Let \(\triangle_1\) be the triangle with vertices \(-1+0i, 0+i, 1+0i\) and \(\triangle_2\) be the triangle with vertices \(-3+0i, 0+3i,3+0i\). For which of the following is \(\triangle_1 \cong \triangle_2\)?

  1. \((\mathbb{C},\mathcal{R})\)
  2. \((\mathbb{C},\mathcal{T})\)
  3. \((\mathbb{C},\mathcal{GL})\)
  4. \((\mathbb{C},E_s)\)
  5. \((\mathbb{C},E)\)

1.4 Mobius Geometry

\(\mathbb{C}^+ = \mathbb{C} \cup \{\infty\}\) is called the extended complex plane or the Riemann Sphere.

Let \(\mathcal{M}\) be the set of all Mobius transformations, that is \(\mathcal{M}\) is the set of all transformations of the form \[ z \mapsto \frac{az+b}{cz+d}, \] where \(a,b,c,d \in \mathbb{C}\) with \(ad-bc \neq 0\). The pair \((\mathbb{C}^+,\mathcal{M})\) is a model of Mobius Geometry.

If \(T \in \mathcal{M}\) is a a Mobius transformation which is not the identity, then \(T\) has either one or two fixed points.

If a Mobius transformation has three fixed points, it is the identity.

The cross ratio of four complex numbers \(z_0, z_1, z_2,\) and \(z_3\) is \[ (z_0,z_1,z_2,z_3) = \frac{z_0-z_2}{z_0-z_3} \frac{z_1-z_3}{z_1-z_2}. \]

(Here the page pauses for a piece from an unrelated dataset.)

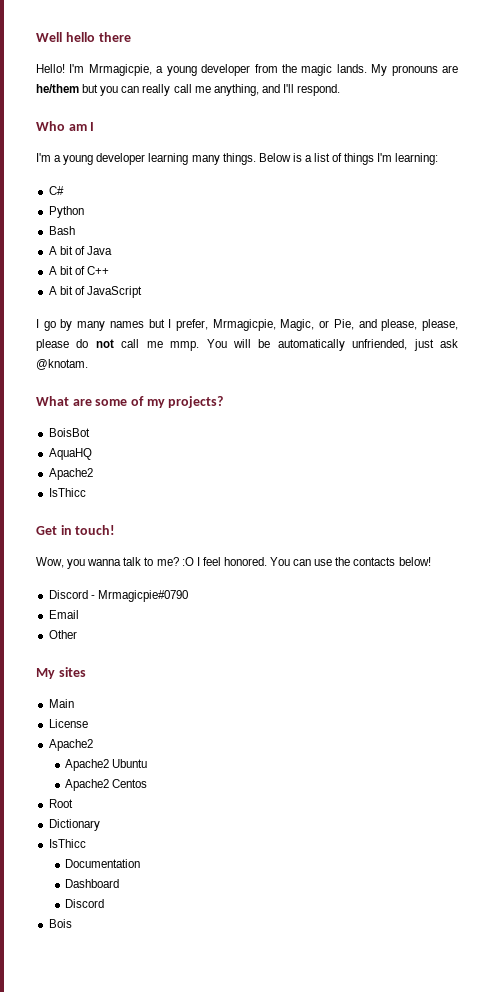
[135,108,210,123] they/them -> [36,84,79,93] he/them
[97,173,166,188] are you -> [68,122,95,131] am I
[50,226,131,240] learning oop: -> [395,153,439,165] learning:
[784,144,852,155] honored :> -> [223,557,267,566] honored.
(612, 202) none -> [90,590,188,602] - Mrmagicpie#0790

Let \(z_1,z_2,z_3 \in \mathbb{C}^+\) be three distinct points, and \(w_1,w_2,w_3 \in \mathbb{C}^+\) be three distinct points. There is a mobius transformation so that \(z_1 \mapsto w_1, z_2 \mapsto w_2\), and \(z_3 \mapsto w_3\).

A cline is a circle or a line.

A mobius transformation takes clines to clines.

1.4.1 Mobius Geometry Problems

Show that the identity \(z \mapsto z\) is a Mobius transformation.

Show that for \(T,S \in \mathcal{M}\), \(T^{-1} \in \mathcal{M}\) and \(T \circ S \in \mathcal{M}\).

Find a Mobius transformation \(T\) so that \(1 \mapsto 2, 2 \mapsto 3\), and \(3 \mapsto -1\).

Find a Mobius transformation that takes the unit circle \(|z| =1\) to the line \(x+y=1\).

For the following problems, let \(T,S \in \mathcal{M}\) with \[ Tz = \frac{az+b}{cz+d}\\ Sz = \frac{ez+f}{gz+h}, \] \(ad-bc \neq 0\) and \(eh-fg \neq 0\). Also let \[ M = \begin{bmatrix} a & b \\ c & d \end{bmatrix}, \] and \[ N = \begin{bmatrix} e & f \\ g & h \end{bmatrix}. \]

What is \(\det(M)\)? How does this relate to \(T\)?

What is \(M^{-1}\)? How does this relate to \(T\)?

What is \(MN\)? How does this relate to \(T\) and \(S\)?